§ **Circuit design text data**
'''

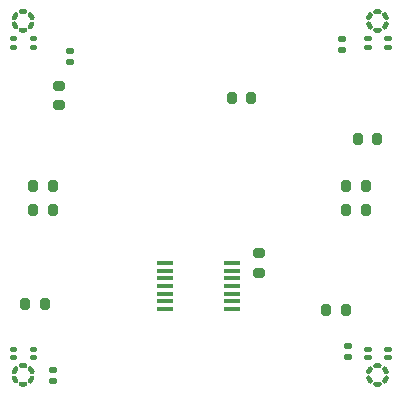
<source format=gbr>
%TF.GenerationSoftware,KiCad,Pcbnew,8.0.5*%
%TF.CreationDate,2024-10-09T23:06:33-04:00*%
%TF.ProjectId,4-Channel Array V3,342d4368-616e-46e6-956c-204172726179,rev?*%
%TF.SameCoordinates,Original*%
%TF.FileFunction,Paste,Top*%
%TF.FilePolarity,Positive*%
%FSLAX46Y46*%
G04 Gerber Fmt 4.6, Leading zero omitted, Abs format (unit mm)*
G04 Created by KiCad (PCBNEW 8.0.5) date 2024-10-09 23:06:33*
%MOMM*%
%LPD*%
G01*
G04 APERTURE LIST*
G04 Aperture macros list*
%AMRoundRect*
0 Rectangle with rounded corners*
0 $1 Rounding radius*
0 $2 $3 $4 $5 $6 $7 $8 $9 X,Y pos of 4 corners*
0 Add a 4 corners polygon primitive as box body*
4,1,4,$2,$3,$4,$5,$6,$7,$8,$9,$2,$3,0*
0 Add four circle primitives for the rounded corners*
1,1,$1+$1,$2,$3*
1,1,$1+$1,$4,$5*
1,1,$1+$1,$6,$7*
1,1,$1+$1,$8,$9*
0 Add four rect primitives between the rounded corners*
20,1,$1+$1,$2,$3,$4,$5,0*
20,1,$1+$1,$4,$5,$6,$7,0*
20,1,$1+$1,$6,$7,$8,$9,0*
20,1,$1+$1,$8,$9,$2,$3,0*%
G04 Aperture macros list end*
%ADD10C,0.400000*%
%ADD11RoundRect,0.200000X0.200000X0.275000X-0.200000X0.275000X-0.200000X-0.275000X0.200000X-0.275000X0*%
%ADD12RoundRect,0.200000X-0.200000X-0.275000X0.200000X-0.275000X0.200000X0.275000X-0.200000X0.275000X0*%
%ADD13RoundRect,0.200000X0.275000X-0.200000X0.275000X0.200000X-0.275000X0.200000X-0.275000X-0.200000X0*%
%ADD14RoundRect,0.140000X0.170000X-0.140000X0.170000X0.140000X-0.170000X0.140000X-0.170000X-0.140000X0*%
%ADD15RoundRect,0.140000X-0.170000X0.140000X-0.170000X-0.140000X0.170000X-0.140000X0.170000X0.140000X0*%
%ADD16R,1.422400X0.355600*%
G04 APERTURE END LIST*
D10*
%TO.C,MK4*%
X179250000Y-77800000D02*
X179050000Y-77800000D01*
X179250000Y-78500000D02*
X179050000Y-78500000D01*
X180950000Y-77800000D02*
X180750000Y-77800000D01*
X180950000Y-78500000D02*
X180750000Y-78500000D01*
X179242031Y-79724831D02*
G75*
G02*
X179400031Y-79451166I757239J-254749D01*
G01*
X179400031Y-80508830D02*
G75*
G02*
X179242031Y-80235169I599229J528410D01*
G01*
X179842000Y-79195994D02*
G75*
G02*
X180158000Y-79195994I158000J-783166D01*
G01*
X180158000Y-80764010D02*
G75*
G02*
X179842000Y-80764010I-158000J783210D01*
G01*
X180599969Y-79451166D02*
G75*
G02*
X180757969Y-79724831I-599239J-528414D01*
G01*
X180757969Y-80235169D02*
G75*
G02*
X180599970Y-80508831I-757269J254769D01*
G01*
%TO.C,MK2*%
X149250000Y-77800000D02*
X149050000Y-77800000D01*
X149250000Y-78500000D02*
X149050000Y-78500000D01*
X150950000Y-77800000D02*
X150750000Y-77800000D01*
X150950000Y-78500000D02*
X150750000Y-78500000D01*
X149242031Y-79724831D02*
G75*
G02*
X149400031Y-79451166I757239J-254749D01*
G01*
X149400031Y-80508830D02*
G75*
G02*
X149242031Y-80235169I599229J528410D01*
G01*
X149842000Y-79195994D02*
G75*
G02*
X150158000Y-79195994I158000J-783166D01*
G01*
X150158000Y-80764010D02*
G75*
G02*
X149842000Y-80764010I-158000J783210D01*
G01*
X150599969Y-79451166D02*
G75*
G02*
X150757969Y-79724831I-599239J-528414D01*
G01*
X150757969Y-80235169D02*
G75*
G02*
X150599970Y-80508831I-757269J254769D01*
G01*
%TO.C,MK3*%
X179050000Y-51480000D02*
X179250000Y-51480000D01*
X179050000Y-52180000D02*
X179250000Y-52180000D01*
X180750000Y-51480000D02*
X180950000Y-51480000D01*
X180750000Y-52180000D02*
X180950000Y-52180000D01*
X179242031Y-49744831D02*
G75*
G02*
X179400030Y-49471169I757269J-254769D01*
G01*
X179400031Y-50528834D02*
G75*
G02*
X179242031Y-50255169I599239J528414D01*
G01*
X179842000Y-49215990D02*
G75*
G02*
X180158000Y-49215990I158000J-783210D01*
G01*
X180158000Y-50784006D02*
G75*
G02*
X179842000Y-50784006I-158000J783166D01*
G01*
X180599969Y-49471170D02*
G75*
G02*
X180757969Y-49744831I-599229J-528410D01*
G01*
X180757969Y-50255169D02*
G75*
G02*
X180599969Y-50528834I-757239J254749D01*
G01*
%TO.C,MK1*%
X149050000Y-51480000D02*
X149250000Y-51480000D01*
X149050000Y-52180000D02*
X149250000Y-52180000D01*
X150750000Y-51480000D02*
X150950000Y-51480000D01*
X150750000Y-52180000D02*
X150950000Y-52180000D01*
X149242031Y-49744831D02*
G75*
G02*
X149400030Y-49471169I757269J-254769D01*
G01*
X149400031Y-50528834D02*
G75*
G02*
X149242031Y-50255169I599239J528414D01*
G01*
X149842000Y-49215990D02*
G75*
G02*
X150158000Y-49215990I158000J-783210D01*
G01*
X150158000Y-50784006D02*
G75*
G02*
X149842000Y-50784006I-158000J783166D01*
G01*
X150599969Y-49471170D02*
G75*
G02*
X150757969Y-49744831I-599229J-528410D01*
G01*
X150757969Y-50255169D02*
G75*
G02*
X150599969Y-50528834I-757239J254749D01*
G01*
%TD*%
D11*
%TO.C,R7*%
X179000000Y-64000000D03*
X177350000Y-64000000D03*
%TD*%
D12*
%TO.C,R5*%
X150850000Y-64000000D03*
X152500000Y-64000000D03*
%TD*%
%TO.C,R3*%
X178350000Y-60000000D03*
X180000000Y-60000000D03*
%TD*%
D11*
%TO.C,R8*%
X179000000Y-66000000D03*
X177350000Y-66000000D03*
%TD*%
D13*
%TO.C,R1*%
X153000000Y-57150000D03*
X153000000Y-55500000D03*
%TD*%
D14*
%TO.C,C2*%
X154000000Y-53480000D03*
X154000000Y-52520000D03*
%TD*%
D12*
%TO.C,C3*%
X167675000Y-56500000D03*
X169325000Y-56500000D03*
%TD*%
D14*
%TO.C,C6*%
X177000000Y-52480000D03*
X177000000Y-51520000D03*
%TD*%
D15*
%TO.C,C5*%
X177500000Y-77520000D03*
X177500000Y-78480000D03*
%TD*%
D16*
%TO.C,U1*%
X162000000Y-70500000D03*
X162000000Y-71160400D03*
X162000000Y-71795400D03*
X162000000Y-72455800D03*
X162000000Y-73116200D03*
X162000000Y-73751200D03*
X162000000Y-74411600D03*
X167689600Y-74411600D03*
X167689600Y-73751200D03*
X167689600Y-73116200D03*
X167689600Y-72455800D03*
X167689600Y-71795400D03*
X167689600Y-71160400D03*
X167689600Y-70500000D03*
%TD*%
D12*
%TO.C,R6*%
X150850000Y-66000000D03*
X152500000Y-66000000D03*
%TD*%
D11*
%TO.C,R2*%
X151825000Y-74000000D03*
X150175000Y-74000000D03*
%TD*%
D13*
%TO.C,C1*%
X170000000Y-71325000D03*
X170000000Y-69675000D03*
%TD*%
D15*
%TO.C,C4*%
X152500000Y-79520000D03*
X152500000Y-80480000D03*
%TD*%
D12*
%TO.C,R4*%
X175675000Y-74500000D03*
X177325000Y-74500000D03*
%TD*%
M02*

</source>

'''

§ **Problem statement**
Only the lines containing "macros" are needed; copy each of them from the data.

§ **Task output**
G04 Aperture macros list*
G04 Aperture macros list end*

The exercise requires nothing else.